#### Text for analysis
What is the Most Efficient Packing Method?

How to Pack Efficiently

Preparing for every eventuality is not always an easy option when you’re forced to contend with airline baggage limitations. It gets even worse when you attempt to save a few grand and cope with just hand luggage.

When it comes to packing a bag, you have to decide not only what to bring, but also how to pack it.


Folding is not the most efficient packing method

Don`t assume folding is the best packing method.  Image Source

So what do you do to avoid being one of those people trying to force a holdall, bursting at the seams, into one of the airline’s miniscule baggage measuring devices? There are a number of ways you can choose to pack it all and keep it small.

It may sound a little strange, but folding neatly as you would do in a chest of drawers is not always the best option. Here are a few choices to try out:

Joint Folding

This is an evolution of the traditional folding method. Take two or more garments, for example skirts. Then lay half of one on top of the other, fold the one on the bottom over the skirt on the top. Then take the other and fold it on the top. This gives each item of clothing some cushion so it’s less likely to crease or wrinkle. Folding items along creases they are supposed to have, like along the creases of jeans, works well but unwanted creases also show up where the garment is folded in half.


The tried and tested method of backpackers, the idea being that you can roll more tightly than just laying shirt upon shirt upon shirt. Rolling clothes into compact little tubes allows for much tighter packing that fits more items into the suitcase. In 2010, the New York Times asked a selection of flight attendants how they managed to pack around 40 garments into one bag – rolling was the answer. It cuts down on wasted space and prevents wrinkling and creases.

#### Exercise data

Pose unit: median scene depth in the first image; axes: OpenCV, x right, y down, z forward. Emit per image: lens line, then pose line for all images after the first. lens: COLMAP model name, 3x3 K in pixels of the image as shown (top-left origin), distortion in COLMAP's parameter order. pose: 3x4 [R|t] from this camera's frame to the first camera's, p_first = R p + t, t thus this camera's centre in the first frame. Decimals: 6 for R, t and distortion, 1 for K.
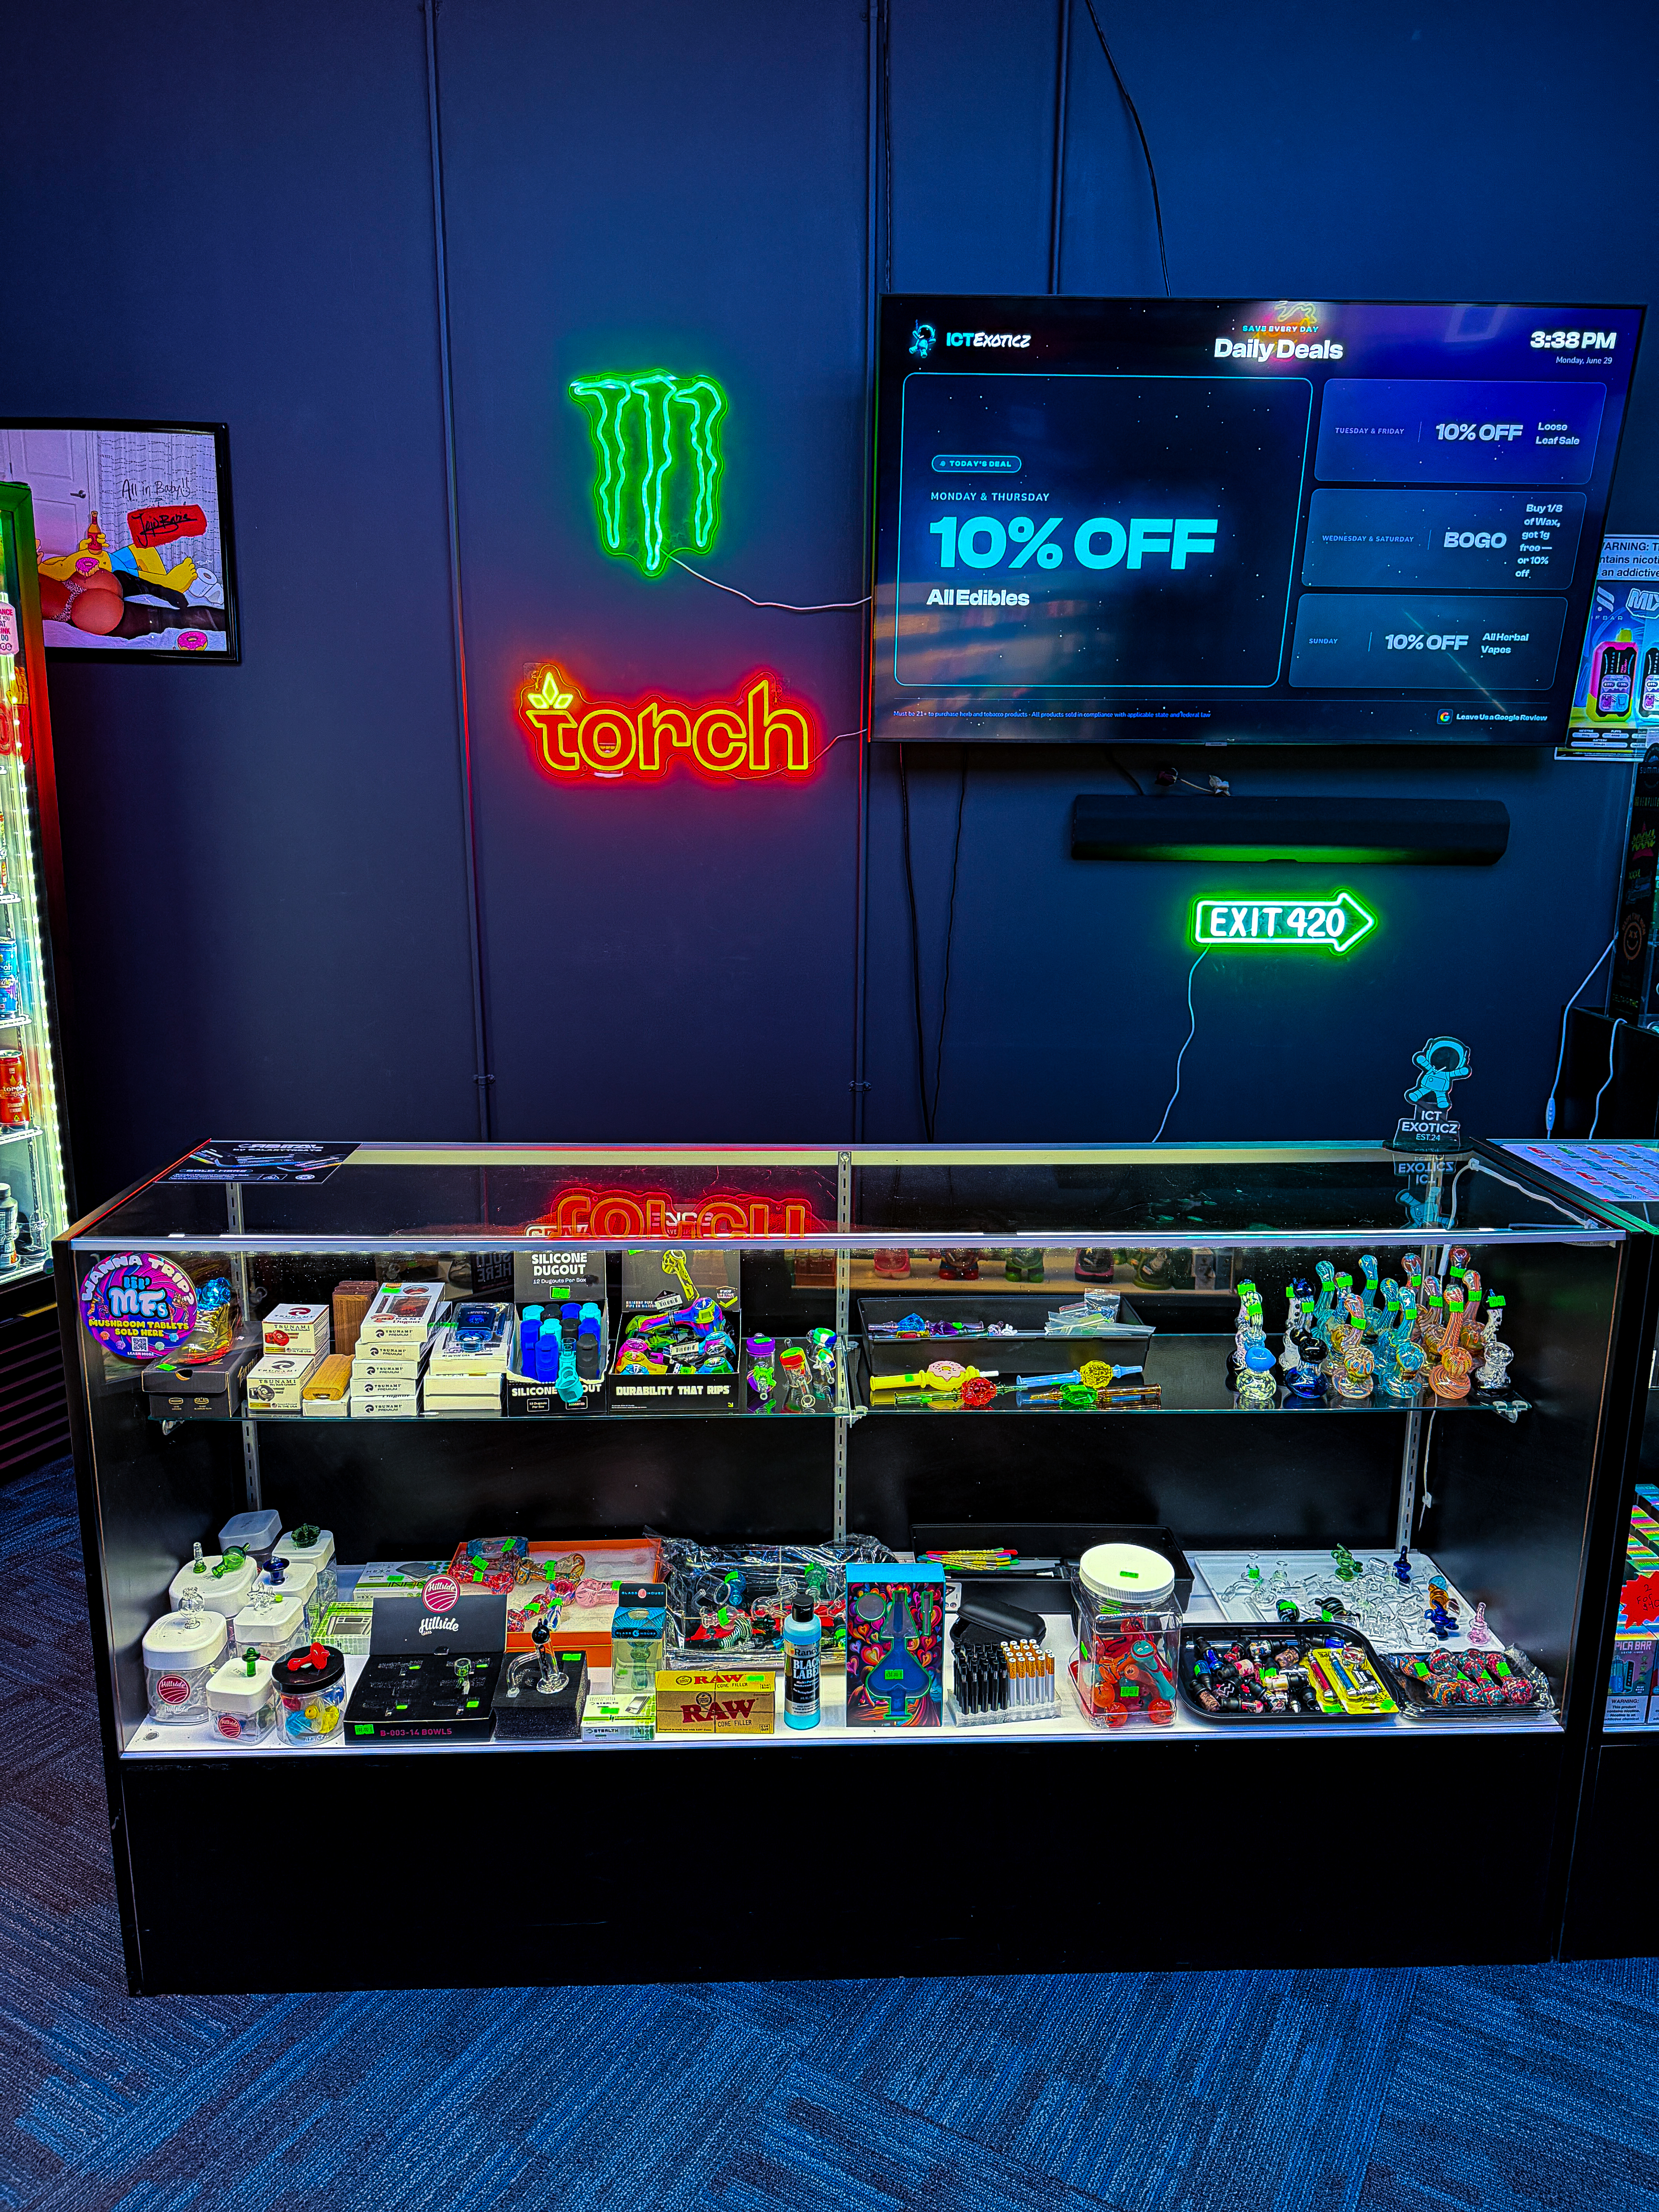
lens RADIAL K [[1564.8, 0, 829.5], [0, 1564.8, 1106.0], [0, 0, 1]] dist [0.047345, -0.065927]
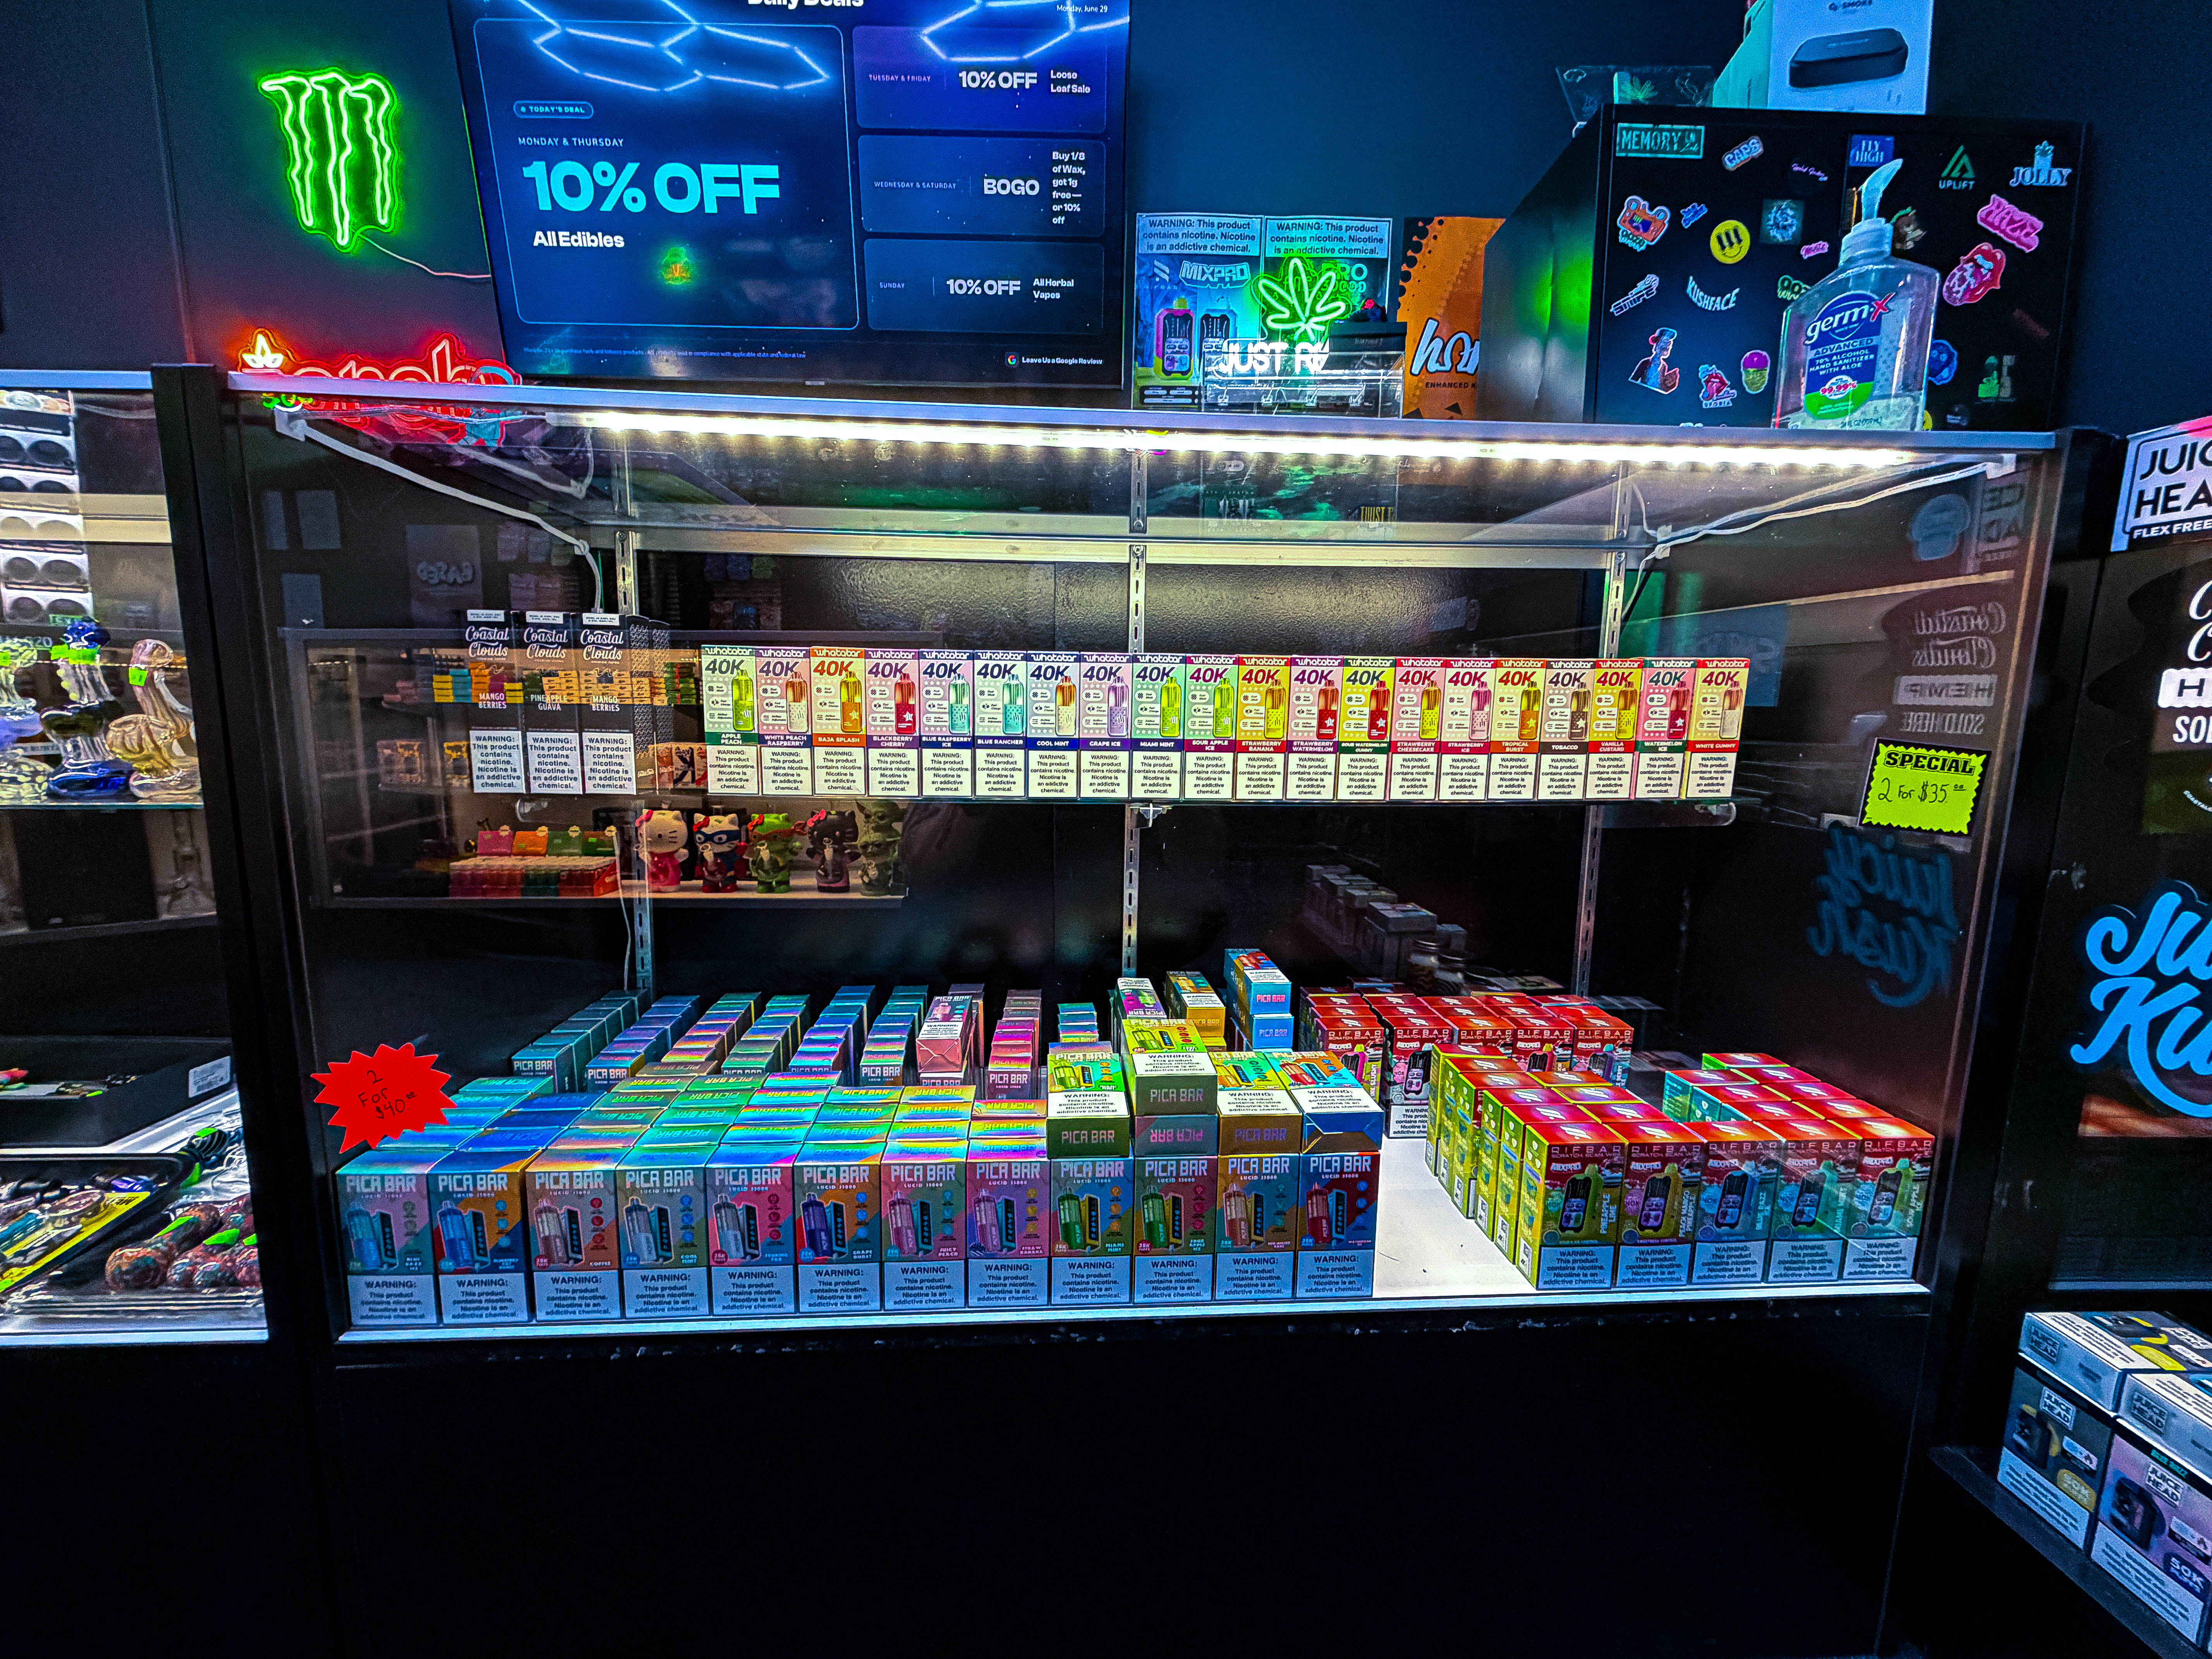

#### Questions
A. Translate the following sentence from the article on efficient packing into Spanish: "Rolling clothes into compact little tubes allows for much tighter packing that fits more items into the suitcase."
B. Continue the article on efficient packing from its final sentence onward.

#### Responses by item number
A. Enrollar la ropa en pequeños tubos compactos permite empacar de forma mucho más ajustada, de modo que caben más artículos en la maleta.

B.
Bundle packing

If you thought there could be no such thing as a leftfield approach to something as dull as packing a bag, then you were wrong. Many people swear by the bundle method – they also say it is the one that will leave you with the smallest amount of creases.

Laying down your largest and most vulnerable to creasing items in your suitcase, in turn add layers of progressively smaller and more robust clothing to your pile. If you are packing trousers, make sure you lay them in alternating directions; otherwise you will end up with a bulk of waistbands at one end. Once you have finished add your ‘core’ – a bundle of underwear and other items you’re not afraid of creasing. Then fold each layer into the middle of your pile until you reach the outermost garment. What you will end up with is a bundle of all of your clothes that looks like a pillow. You can pick it up in one piece. It’s compact and doesn’t waste an available space in your luggage.

Perhaps one final option would be to say if you don’t need it, then leave it behind. But that would be too easy. Always leave room for your passport.

Featured images:

Guest blog contributed by Simon Belfield, a regular traveller, his love for travelling started on his gap year, using student shipping services to travel Europe for a year.

Comments (2)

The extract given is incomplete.